A federal court is hearing arguments Tuesday on Texas’ lawsuit challenging the constitutionality of the Affordable Care Act, a.k.a. Obamacare. It provides yet another opportunity to hang the state’s (and country’s) health care crisis over the heads of the Republican leadership in Austin and D.C.
For years, Gov. Greg Abbott and Sens. John Cornyn and Ted Cruz has been leading the charge in trying to kill the law, which has provided health insurance to one million Texans.
Still, Texas has the highest uninsured rate in the nation and, despite spending almost half of state funds on health care, Texans have poor health outcomes. Even for those with insurance, costs of prescription drugs and certain medical care is through the roof, like the $17,850 urine test one Texas woman faced following her back surgery.
Texans say health care is the hardest living expense to deal with. And even the Republican base in Texas says enough is enough.
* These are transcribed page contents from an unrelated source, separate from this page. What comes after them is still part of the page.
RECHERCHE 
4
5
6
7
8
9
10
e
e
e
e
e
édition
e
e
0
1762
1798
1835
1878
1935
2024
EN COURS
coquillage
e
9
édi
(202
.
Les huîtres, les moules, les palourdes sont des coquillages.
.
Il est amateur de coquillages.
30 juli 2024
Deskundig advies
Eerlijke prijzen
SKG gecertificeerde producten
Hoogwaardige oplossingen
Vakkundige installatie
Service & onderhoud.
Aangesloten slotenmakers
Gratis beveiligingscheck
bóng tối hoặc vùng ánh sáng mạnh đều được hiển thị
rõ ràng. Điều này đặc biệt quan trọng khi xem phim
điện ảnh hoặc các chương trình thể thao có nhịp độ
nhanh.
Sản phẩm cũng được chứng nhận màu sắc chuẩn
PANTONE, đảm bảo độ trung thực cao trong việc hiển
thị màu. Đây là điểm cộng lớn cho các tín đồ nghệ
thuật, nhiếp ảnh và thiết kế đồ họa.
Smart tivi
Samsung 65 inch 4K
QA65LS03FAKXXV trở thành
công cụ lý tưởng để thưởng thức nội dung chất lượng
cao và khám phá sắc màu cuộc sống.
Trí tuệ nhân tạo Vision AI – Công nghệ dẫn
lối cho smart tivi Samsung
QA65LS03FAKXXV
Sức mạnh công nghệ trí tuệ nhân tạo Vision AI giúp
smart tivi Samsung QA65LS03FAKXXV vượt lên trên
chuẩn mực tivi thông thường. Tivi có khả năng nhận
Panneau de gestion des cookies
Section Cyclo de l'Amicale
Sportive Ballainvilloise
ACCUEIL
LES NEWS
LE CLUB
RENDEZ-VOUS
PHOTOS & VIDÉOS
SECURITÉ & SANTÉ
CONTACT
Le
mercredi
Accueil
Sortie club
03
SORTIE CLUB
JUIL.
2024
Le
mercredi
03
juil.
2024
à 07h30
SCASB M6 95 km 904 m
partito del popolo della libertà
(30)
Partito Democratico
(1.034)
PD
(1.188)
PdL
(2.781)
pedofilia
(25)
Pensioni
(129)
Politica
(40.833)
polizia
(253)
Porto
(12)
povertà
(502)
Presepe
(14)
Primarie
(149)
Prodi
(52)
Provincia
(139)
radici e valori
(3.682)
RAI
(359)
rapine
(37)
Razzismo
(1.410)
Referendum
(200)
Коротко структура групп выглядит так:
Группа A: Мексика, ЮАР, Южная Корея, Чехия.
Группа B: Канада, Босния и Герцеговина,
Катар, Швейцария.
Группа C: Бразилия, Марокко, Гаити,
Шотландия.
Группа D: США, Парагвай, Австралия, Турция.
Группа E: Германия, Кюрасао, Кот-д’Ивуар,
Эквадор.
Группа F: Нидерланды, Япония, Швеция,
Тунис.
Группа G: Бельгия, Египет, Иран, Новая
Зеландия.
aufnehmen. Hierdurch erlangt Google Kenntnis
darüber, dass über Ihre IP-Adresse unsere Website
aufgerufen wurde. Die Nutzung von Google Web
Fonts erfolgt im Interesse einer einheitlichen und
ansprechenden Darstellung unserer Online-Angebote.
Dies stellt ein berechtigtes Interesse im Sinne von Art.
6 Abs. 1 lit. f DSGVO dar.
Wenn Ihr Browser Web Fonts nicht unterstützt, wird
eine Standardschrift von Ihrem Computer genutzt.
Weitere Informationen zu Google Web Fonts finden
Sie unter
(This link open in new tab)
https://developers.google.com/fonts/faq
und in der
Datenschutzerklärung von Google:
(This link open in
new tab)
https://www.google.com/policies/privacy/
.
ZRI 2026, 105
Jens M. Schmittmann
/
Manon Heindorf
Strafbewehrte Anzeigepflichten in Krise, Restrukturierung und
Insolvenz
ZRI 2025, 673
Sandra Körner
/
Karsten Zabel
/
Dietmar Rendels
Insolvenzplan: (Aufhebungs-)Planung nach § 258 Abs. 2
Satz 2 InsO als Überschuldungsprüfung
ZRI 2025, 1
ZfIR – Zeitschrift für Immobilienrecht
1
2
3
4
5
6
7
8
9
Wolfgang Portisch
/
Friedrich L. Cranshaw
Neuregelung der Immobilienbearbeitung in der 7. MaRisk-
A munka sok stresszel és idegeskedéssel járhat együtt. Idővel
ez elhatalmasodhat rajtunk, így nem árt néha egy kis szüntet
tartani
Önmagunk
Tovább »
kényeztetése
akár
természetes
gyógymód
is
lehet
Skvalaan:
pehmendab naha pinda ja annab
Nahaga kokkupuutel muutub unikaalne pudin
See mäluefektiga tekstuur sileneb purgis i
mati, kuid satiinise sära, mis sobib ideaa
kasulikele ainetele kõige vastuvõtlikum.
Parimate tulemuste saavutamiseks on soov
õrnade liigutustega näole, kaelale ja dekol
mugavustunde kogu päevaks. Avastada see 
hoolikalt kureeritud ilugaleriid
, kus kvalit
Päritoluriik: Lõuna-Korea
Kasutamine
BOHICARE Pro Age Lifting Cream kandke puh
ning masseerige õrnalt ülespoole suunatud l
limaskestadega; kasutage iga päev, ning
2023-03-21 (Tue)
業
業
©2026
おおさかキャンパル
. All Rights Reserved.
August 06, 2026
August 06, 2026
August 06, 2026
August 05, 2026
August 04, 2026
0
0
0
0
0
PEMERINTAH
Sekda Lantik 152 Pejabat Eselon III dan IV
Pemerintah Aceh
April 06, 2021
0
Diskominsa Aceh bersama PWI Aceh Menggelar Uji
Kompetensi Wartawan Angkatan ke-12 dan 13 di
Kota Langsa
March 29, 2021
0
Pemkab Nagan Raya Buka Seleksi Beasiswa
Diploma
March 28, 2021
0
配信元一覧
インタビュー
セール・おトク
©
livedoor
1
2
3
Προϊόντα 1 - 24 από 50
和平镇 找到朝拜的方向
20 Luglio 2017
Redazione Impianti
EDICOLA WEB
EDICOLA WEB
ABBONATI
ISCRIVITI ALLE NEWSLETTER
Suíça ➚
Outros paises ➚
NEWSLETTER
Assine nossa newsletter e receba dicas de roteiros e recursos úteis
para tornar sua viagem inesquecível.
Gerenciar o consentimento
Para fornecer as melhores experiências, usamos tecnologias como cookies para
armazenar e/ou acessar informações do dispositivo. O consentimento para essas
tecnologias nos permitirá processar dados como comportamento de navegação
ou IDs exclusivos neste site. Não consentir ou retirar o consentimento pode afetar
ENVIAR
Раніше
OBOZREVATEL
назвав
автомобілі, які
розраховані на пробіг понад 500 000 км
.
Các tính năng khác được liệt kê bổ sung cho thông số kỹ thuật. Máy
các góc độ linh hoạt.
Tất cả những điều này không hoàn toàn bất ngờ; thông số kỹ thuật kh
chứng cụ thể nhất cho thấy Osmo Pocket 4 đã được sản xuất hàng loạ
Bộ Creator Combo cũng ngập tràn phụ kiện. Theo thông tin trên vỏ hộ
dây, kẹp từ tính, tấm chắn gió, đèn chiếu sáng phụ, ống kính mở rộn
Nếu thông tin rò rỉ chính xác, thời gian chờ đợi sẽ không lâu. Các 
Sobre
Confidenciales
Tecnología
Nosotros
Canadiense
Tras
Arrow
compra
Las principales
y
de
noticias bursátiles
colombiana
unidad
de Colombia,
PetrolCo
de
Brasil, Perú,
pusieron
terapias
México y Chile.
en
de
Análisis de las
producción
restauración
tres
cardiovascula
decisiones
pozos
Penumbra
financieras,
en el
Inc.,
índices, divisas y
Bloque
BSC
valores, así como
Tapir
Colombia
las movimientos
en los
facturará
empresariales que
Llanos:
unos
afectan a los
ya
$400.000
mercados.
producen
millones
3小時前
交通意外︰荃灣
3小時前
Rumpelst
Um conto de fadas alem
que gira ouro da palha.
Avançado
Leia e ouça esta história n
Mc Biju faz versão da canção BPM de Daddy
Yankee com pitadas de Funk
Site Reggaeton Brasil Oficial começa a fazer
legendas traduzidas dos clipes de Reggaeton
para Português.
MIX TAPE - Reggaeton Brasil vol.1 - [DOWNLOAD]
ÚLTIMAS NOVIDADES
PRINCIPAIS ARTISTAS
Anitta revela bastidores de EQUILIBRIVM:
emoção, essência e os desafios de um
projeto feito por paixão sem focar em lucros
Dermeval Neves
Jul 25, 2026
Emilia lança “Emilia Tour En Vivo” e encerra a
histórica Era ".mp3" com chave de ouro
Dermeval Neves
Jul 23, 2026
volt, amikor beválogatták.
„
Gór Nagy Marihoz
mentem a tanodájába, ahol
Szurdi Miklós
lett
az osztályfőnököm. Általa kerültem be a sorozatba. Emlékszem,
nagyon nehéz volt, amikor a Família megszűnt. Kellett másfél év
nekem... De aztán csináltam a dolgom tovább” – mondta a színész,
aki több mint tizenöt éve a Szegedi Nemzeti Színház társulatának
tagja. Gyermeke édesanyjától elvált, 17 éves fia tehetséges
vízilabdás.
A June 2019 report by the nonpartisan Episcopal Health Foundation found more than 90% Texans think “the state should play a role in making sure the health system works well and majorities say the state’s top health priorities should be lowering health care costs (59%) and increasing access to health insurance (57%).”
Those in charge for years — Sens. John Cornyn and Ted Cruz, Gov. Abbott and the rest of the leadership –allowed us to get to this point in Texas. They can kneel at the Trump alter and hate on Obamacare. But it’s moral and medical malpractice not to offer and fight for a solution, especially one that protects the insurance coverage people have for pre-existing medical conditions. The Texas Legislature did not one thing this past session to improve insurance coverage or protect pre-existing medical conditions. (Democrats had proposals to do so, by the way.)
As is the case on many things, Cornyn hasn’t lifted a finger on wholesale health care reform during his 12 years in the Senate. Now, in an election year, he’s introducing legislation on paper without any fight or campaign behind. Essentially, that’s just phoning it in.
It’s not hyperbole to say that, by turning a blind eye and doing nothing, zero, zilch about health care costs, health care is the GOP’s Achilles Heel. It was in the 2018 elections and is likely again to be in 2020.